Task brief:
Gather every line in the items below that contains the string "skCircle".

Recorded information:
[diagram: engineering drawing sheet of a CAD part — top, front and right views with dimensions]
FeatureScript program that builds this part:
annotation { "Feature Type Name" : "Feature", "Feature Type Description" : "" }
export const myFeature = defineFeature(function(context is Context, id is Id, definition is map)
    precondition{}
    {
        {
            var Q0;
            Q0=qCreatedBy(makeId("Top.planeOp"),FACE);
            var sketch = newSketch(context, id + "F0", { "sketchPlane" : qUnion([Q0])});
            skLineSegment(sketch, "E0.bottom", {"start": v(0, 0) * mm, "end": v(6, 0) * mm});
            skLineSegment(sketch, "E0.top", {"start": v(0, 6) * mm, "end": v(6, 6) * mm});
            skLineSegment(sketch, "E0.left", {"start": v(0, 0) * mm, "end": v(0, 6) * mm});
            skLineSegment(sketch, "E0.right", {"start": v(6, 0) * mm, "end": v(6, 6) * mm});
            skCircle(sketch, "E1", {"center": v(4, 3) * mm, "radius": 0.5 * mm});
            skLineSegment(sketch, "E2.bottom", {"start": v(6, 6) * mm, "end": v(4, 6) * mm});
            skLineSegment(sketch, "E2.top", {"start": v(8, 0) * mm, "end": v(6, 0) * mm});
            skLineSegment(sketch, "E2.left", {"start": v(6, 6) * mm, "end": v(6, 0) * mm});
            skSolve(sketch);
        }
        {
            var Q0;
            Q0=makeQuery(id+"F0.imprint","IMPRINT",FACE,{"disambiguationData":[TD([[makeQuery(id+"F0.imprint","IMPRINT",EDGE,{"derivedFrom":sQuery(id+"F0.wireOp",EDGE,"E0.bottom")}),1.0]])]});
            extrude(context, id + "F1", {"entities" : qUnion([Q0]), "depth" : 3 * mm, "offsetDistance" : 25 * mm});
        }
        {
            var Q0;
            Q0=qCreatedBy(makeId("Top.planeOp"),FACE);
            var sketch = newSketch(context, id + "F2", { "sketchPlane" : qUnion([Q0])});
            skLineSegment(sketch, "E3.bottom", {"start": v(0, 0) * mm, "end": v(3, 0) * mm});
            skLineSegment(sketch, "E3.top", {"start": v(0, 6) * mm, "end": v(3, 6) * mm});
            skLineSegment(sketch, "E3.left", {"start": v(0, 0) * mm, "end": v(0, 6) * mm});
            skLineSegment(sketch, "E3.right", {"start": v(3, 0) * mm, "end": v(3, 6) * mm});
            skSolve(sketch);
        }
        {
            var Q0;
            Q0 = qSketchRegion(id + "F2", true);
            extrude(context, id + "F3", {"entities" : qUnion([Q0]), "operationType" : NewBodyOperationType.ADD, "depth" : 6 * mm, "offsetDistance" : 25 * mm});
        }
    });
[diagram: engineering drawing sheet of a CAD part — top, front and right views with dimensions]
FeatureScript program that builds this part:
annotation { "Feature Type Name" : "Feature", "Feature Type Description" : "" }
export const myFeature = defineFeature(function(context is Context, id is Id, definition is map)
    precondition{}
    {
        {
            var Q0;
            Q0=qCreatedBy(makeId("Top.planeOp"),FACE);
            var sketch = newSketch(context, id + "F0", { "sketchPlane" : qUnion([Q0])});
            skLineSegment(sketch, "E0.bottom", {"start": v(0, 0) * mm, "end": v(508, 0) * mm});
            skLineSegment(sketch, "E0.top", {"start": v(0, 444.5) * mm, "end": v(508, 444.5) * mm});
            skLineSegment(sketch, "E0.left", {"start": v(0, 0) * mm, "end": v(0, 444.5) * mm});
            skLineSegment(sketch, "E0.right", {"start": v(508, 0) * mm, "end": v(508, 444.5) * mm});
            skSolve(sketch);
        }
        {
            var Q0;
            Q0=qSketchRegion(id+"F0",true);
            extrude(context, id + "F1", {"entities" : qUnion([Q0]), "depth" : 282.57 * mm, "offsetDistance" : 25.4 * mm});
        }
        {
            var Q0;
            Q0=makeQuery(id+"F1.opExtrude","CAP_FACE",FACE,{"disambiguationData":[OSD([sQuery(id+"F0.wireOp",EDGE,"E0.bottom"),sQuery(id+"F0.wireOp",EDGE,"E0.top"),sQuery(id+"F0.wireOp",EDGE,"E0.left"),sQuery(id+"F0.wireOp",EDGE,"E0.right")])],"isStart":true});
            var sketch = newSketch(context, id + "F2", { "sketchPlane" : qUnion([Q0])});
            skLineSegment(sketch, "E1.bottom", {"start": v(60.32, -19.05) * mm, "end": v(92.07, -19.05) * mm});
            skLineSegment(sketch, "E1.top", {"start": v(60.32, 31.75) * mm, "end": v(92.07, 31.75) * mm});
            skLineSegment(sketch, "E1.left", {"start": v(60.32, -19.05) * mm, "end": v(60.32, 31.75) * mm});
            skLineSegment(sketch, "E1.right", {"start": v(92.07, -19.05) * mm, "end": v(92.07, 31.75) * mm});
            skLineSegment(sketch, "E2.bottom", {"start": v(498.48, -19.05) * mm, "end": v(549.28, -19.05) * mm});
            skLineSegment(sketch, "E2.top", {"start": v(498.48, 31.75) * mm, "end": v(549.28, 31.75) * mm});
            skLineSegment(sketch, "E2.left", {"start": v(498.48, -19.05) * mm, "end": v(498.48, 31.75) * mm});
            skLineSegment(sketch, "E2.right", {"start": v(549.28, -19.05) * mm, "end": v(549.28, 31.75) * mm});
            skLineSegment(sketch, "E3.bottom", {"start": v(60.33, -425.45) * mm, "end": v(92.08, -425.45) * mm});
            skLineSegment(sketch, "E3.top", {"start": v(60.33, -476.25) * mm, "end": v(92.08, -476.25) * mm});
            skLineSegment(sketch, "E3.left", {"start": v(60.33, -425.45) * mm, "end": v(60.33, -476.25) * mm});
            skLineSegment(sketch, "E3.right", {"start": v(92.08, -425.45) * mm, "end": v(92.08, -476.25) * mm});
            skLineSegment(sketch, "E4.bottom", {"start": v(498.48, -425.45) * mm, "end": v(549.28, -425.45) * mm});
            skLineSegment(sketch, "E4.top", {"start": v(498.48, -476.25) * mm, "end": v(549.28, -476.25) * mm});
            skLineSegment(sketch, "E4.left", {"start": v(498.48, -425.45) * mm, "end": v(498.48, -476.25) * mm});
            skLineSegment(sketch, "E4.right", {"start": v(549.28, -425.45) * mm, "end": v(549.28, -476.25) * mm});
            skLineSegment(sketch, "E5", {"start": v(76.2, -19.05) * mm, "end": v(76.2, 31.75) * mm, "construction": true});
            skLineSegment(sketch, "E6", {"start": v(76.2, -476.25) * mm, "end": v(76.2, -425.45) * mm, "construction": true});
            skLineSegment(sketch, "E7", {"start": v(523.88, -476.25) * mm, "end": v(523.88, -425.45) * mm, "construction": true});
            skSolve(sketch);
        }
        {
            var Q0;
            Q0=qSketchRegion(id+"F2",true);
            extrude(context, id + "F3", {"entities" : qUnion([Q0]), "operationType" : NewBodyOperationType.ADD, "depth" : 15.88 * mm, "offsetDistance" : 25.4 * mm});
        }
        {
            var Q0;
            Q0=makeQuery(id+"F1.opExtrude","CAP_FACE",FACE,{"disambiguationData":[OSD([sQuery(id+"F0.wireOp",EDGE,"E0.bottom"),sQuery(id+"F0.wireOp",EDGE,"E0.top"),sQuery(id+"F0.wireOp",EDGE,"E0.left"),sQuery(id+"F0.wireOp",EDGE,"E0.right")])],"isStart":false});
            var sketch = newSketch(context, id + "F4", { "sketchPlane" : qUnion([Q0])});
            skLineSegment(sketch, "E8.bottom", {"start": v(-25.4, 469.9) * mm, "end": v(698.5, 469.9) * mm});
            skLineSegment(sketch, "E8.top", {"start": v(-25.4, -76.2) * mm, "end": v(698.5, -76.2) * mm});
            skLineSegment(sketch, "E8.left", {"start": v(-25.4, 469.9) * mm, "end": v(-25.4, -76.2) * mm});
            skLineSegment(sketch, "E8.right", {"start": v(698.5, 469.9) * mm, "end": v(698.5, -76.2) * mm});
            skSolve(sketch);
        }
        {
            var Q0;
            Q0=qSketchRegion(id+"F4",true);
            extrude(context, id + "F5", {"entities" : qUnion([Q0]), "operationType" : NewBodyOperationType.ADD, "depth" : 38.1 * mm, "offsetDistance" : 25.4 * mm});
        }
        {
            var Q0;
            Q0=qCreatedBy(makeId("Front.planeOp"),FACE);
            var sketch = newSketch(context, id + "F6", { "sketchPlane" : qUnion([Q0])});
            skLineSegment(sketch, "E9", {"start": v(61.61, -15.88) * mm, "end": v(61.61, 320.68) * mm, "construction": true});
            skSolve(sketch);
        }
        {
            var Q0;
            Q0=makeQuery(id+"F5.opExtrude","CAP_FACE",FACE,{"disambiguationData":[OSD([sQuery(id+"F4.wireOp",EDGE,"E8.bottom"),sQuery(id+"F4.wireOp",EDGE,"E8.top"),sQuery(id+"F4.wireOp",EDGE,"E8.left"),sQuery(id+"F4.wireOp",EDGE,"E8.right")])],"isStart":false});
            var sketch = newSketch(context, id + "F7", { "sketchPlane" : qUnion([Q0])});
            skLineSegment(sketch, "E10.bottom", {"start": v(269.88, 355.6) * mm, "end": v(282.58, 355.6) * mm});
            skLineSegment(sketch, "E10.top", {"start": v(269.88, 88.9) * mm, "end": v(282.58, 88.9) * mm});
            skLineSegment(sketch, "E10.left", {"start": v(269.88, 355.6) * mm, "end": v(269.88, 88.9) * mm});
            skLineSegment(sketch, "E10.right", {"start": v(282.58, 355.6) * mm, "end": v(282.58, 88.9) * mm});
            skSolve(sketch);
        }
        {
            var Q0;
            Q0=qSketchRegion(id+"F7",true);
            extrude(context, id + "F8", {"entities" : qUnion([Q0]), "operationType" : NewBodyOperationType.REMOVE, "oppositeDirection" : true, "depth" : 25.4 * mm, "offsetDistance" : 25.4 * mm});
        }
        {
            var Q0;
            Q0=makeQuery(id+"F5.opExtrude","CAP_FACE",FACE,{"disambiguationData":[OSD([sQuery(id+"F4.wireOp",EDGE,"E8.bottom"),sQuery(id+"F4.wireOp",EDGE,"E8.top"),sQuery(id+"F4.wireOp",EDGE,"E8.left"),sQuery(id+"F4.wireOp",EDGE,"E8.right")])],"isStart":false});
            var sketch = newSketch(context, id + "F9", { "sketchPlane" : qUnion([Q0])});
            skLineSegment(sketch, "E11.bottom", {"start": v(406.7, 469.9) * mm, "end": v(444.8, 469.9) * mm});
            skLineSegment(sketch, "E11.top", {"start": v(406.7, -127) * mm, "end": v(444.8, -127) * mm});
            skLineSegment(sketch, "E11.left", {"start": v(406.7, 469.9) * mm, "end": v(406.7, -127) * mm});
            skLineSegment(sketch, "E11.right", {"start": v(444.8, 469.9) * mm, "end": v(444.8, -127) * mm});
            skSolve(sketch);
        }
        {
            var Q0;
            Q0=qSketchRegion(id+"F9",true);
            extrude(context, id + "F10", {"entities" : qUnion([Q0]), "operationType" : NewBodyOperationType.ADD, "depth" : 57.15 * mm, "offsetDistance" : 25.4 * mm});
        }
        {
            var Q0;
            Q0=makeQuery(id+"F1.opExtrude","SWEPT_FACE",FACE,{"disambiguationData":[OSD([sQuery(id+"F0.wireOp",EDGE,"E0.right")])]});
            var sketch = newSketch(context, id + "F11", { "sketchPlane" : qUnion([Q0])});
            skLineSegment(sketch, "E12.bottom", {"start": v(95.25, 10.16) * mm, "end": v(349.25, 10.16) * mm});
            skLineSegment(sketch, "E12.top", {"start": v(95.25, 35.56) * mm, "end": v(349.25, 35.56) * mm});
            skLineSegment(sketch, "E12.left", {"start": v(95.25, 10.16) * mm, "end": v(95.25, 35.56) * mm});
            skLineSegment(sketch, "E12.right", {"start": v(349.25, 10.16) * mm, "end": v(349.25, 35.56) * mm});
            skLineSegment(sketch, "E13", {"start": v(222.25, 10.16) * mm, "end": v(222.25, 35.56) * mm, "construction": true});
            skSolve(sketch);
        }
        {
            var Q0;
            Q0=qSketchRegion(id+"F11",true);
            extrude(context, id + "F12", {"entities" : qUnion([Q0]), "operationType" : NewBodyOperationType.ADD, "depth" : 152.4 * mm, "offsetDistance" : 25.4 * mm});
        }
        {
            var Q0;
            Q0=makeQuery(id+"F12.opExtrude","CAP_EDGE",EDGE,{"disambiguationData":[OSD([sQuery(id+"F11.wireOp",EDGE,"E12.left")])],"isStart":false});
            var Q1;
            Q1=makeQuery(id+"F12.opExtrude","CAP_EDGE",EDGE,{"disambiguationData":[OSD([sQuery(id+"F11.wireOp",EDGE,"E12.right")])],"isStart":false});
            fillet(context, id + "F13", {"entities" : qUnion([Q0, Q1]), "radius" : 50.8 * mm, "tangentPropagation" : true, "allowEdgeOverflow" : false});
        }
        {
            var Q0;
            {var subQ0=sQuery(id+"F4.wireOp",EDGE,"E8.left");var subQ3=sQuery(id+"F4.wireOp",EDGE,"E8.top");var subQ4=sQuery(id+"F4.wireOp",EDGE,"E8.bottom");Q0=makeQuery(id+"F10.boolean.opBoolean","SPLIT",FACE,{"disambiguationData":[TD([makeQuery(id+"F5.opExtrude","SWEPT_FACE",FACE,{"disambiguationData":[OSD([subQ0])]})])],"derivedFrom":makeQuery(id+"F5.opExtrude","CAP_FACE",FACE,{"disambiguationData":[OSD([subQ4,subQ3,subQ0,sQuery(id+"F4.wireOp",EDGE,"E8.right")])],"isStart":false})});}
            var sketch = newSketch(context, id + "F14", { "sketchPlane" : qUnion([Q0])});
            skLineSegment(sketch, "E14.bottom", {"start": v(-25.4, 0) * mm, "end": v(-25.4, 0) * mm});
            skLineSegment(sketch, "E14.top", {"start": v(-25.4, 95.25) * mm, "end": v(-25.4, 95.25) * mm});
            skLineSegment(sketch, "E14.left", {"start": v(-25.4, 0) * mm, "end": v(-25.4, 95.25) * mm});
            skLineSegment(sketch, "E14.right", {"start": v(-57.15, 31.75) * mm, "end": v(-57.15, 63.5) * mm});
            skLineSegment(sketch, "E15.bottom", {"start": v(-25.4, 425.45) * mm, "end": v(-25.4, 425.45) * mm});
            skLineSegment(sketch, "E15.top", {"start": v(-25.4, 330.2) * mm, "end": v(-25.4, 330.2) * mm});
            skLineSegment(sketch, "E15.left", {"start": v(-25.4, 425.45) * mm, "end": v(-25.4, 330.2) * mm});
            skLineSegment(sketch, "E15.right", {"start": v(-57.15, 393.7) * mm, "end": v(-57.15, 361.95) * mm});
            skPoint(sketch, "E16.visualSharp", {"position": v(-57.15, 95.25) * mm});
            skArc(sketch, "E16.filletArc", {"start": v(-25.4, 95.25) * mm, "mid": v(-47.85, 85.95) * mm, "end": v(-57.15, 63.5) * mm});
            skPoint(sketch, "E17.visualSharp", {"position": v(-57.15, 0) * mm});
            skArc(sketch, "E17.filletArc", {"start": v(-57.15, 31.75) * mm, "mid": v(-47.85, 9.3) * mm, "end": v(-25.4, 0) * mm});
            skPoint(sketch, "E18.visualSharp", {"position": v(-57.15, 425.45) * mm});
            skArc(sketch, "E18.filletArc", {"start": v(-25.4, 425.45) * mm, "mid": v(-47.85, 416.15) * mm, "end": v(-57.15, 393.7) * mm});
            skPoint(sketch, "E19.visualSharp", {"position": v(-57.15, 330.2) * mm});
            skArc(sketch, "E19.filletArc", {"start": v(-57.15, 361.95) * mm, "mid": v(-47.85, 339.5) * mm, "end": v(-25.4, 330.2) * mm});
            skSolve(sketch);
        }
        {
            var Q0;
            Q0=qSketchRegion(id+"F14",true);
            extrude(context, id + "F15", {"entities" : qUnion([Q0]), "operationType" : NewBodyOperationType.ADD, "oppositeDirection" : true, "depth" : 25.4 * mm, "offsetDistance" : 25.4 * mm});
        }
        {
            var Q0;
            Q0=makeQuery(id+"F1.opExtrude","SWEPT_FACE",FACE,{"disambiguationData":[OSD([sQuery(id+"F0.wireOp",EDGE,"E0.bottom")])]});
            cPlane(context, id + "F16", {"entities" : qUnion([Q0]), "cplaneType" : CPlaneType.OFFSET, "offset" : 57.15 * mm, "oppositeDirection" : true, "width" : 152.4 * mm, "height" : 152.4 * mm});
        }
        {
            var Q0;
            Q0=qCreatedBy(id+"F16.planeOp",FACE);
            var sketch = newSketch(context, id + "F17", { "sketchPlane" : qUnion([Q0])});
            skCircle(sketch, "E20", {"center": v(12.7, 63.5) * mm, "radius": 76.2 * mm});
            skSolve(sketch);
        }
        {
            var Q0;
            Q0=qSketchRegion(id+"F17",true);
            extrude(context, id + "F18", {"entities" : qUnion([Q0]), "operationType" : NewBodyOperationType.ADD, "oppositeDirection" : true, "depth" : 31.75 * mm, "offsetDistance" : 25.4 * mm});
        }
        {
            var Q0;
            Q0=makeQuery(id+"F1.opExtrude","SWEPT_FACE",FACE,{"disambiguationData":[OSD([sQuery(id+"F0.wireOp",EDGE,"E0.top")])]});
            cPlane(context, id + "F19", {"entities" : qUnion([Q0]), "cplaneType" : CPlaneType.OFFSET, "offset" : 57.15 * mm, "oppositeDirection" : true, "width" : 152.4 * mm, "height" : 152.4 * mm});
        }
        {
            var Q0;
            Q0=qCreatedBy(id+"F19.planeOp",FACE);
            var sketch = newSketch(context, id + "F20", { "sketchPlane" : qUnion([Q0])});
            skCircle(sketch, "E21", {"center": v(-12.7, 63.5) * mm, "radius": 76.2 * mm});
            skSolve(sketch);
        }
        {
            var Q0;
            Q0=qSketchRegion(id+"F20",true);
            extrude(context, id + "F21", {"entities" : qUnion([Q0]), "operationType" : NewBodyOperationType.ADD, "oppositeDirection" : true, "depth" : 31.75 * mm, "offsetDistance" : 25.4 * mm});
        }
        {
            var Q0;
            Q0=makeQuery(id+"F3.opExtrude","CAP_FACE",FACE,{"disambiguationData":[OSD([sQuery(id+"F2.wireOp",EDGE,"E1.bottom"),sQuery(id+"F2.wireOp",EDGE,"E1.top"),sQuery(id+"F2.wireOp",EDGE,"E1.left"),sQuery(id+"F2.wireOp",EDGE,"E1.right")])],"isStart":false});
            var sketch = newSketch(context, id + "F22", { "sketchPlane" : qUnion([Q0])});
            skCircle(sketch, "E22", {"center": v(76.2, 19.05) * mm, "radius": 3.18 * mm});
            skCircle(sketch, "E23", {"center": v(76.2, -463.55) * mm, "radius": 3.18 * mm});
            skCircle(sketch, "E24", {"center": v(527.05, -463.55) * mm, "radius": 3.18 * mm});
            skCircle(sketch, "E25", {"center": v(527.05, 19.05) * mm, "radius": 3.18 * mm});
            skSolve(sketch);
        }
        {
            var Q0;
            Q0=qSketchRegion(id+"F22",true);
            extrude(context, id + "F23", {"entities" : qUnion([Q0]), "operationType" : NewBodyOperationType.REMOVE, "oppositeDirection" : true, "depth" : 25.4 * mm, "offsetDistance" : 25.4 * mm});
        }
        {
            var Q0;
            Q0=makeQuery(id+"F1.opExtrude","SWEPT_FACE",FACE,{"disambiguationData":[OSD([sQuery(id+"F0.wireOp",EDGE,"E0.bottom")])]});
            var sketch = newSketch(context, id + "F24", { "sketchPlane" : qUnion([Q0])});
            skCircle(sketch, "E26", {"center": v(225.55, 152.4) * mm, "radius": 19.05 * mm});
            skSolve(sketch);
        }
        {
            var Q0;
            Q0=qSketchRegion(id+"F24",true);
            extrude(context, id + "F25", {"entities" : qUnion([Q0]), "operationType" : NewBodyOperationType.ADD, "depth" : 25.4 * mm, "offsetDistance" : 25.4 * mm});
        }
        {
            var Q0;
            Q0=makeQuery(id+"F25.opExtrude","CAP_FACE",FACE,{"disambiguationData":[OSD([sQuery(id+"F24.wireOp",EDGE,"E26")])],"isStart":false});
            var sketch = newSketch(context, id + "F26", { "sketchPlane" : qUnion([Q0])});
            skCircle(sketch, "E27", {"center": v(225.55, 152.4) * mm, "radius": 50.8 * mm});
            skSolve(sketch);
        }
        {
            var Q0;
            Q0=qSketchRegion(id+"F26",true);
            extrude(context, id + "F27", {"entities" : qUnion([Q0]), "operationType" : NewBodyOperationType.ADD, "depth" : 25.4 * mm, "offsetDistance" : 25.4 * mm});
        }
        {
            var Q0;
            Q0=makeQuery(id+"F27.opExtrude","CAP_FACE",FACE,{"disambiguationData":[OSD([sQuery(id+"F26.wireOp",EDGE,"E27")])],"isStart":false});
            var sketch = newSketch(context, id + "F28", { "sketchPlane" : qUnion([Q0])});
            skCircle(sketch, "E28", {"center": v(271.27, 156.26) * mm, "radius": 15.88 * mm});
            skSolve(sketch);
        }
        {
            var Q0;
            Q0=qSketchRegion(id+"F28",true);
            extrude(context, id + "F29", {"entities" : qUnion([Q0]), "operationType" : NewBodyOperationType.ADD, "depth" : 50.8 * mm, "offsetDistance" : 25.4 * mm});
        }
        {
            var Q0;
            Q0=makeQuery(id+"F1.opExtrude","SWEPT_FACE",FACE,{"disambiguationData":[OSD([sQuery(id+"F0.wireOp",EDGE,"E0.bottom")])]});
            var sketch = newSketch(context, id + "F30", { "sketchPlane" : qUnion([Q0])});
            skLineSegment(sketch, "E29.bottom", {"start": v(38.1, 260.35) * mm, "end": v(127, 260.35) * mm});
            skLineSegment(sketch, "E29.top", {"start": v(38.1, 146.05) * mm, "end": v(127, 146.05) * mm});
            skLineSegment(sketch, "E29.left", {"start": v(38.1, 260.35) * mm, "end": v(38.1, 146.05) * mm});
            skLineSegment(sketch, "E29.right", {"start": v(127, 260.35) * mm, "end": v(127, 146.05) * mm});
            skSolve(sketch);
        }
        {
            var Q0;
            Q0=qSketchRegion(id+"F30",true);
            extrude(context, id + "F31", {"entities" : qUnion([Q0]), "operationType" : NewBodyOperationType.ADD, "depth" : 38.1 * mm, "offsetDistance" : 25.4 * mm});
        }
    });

Response to the exercise:
            skCircle(sketch, "E1", {"center": v(4, 3) * mm, "radius": 0.5 * mm});
            skCircle(sketch, "E20", {"center": v(12.7, 63.5) * mm, "radius": 76.2 * mm});
            skCircle(sketch, "E21", {"center": v(-12.7, 63.5) * mm, "radius": 76.2 * mm});
            skCircle(sketch, "E22", {"center": v(76.2, 19.05) * mm, "radius": 3.18 * mm});
            skCircle(sketch, "E23", {"center": v(76.2, -463.55) * mm, "radius": 3.18 * mm});
            skCircle(sketch, "E24", {"center": v(527.05, -463.55) * mm, "radius": 3.18 * mm});
            skCircle(sketch, "E25", {"center": v(527.05, 19.05) * mm, "radius": 3.18 * mm});
            skCircle(sketch, "E26", {"center": v(225.55, 152.4) * mm, "radius": 19.05 * mm});
            skCircle(sketch, "E27", {"center": v(225.55, 152.4) * mm, "radius": 50.8 * mm});
            skCircle(sketch, "E28", {"center": v(271.27, 156.26) * mm, "radius": 15.88 * mm});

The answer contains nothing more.